Il nostro è un Comune “aperto”, che include e non esclude, che promuove servizi di qualità per i suoi concittadini e che cerca di non lasciare indietro nessuno. Direi un Comune attento e disponibile.

Un'azione gentile che secondo lei si potrebbe proporre per sensibilizzare piccoli e grandi alla buona educazione?

Le azioni gentili sono quelle, ad esempio, che portano il personale comunale a rivolgersi in maniera sempre educata e corretta nei confronti dei concittadini, grandi o piccoli essi siano. Un Comune che si impegna ad esempio a fornire risposte e soluzioni ai vari problemi, in tempi certi e dichiarati pubblicamente nelle varie Carte dei Servizi già in vigore ormai da diversi anni; insomma un Comune aperto e trasparente 

In che modo abitualmente il suo Comune promuove la Buona Educazione verso il bene pubblico?

Cerca di farlo in tutti i modi. Nel suo agire quotidiano attraverso ad esempio una manutenzione costante e mirata dei suoi bene e infrastrutture, Con campagne d’informazione mirate, con progetti specifici dedicati. Anche concretamente procedendo con un’apposita squadra a ripulire costantemente muri e facciate degli edifici pubblici imbrattati 

Chi é stato per lei un buon esempio di gentilezza e buona educazione nella sua crescita?

In primis i miei genitori che mi hanno trasmesso un pronto senso di rispetto per il lavoro, per gli altri e per la cosa pubblica.

Una regola di buona educazione, non scritta, che secondo lei é importante conoscere e rispettare?

Prima ascolta e poi rispondi, Sembra banale e scontato, ma non è così. In un mondo che va sempre più di fretta, avere la pazienza di ascoltare può fare la differenza. 

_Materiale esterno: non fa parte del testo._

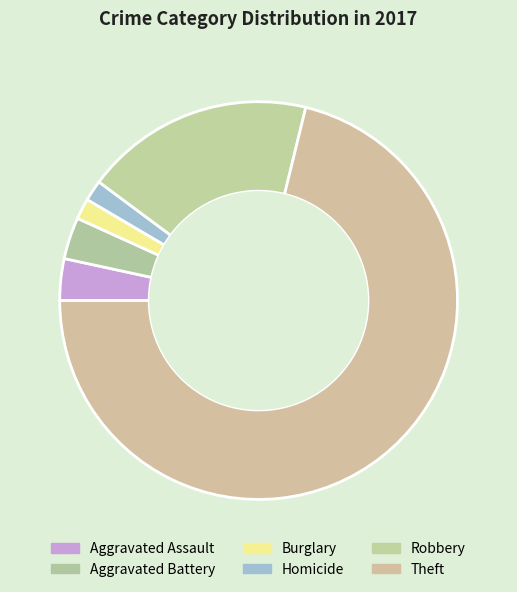

What is the change in value from Aggravated Assault to Burglary?

-1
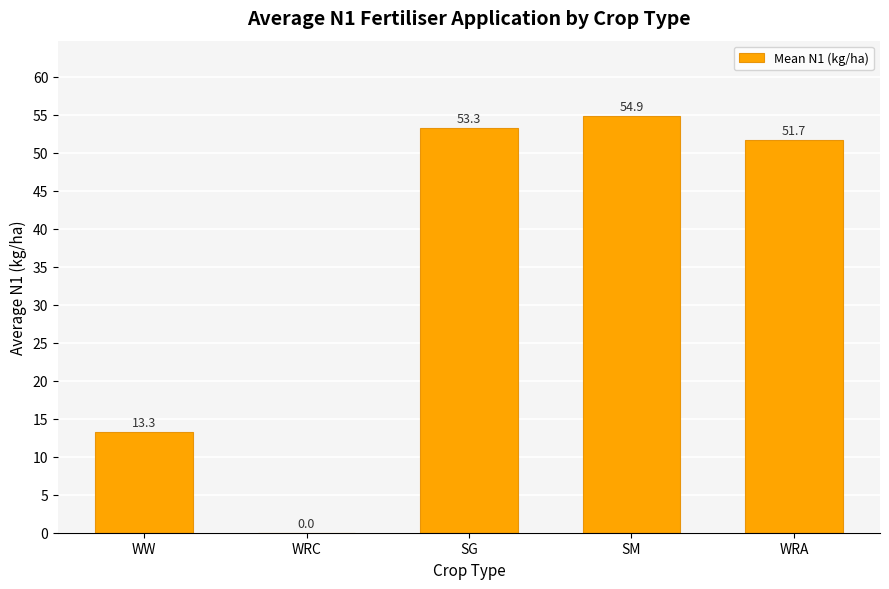

What is the sum of the values at WRA and WRC?

51.7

Secondo lei perché sarà importante per associazioni, scuole, enti partecipare alla Giornata Nazionale dei Giochi della Gentilezza organizzare tra il 20 ed il 23 Settembre momenti di Gioco per fare conoscere ed allenare i bambini alla pratica della Gentilezza e della Buona Educazione?

Perché non ci si allena mai abbastanza alla gentilezza e alla buona educazione e dunque, tutto ciò che serve a perorare tali atteggiamenti, non può che essere considerato e vissuto con estremo favore.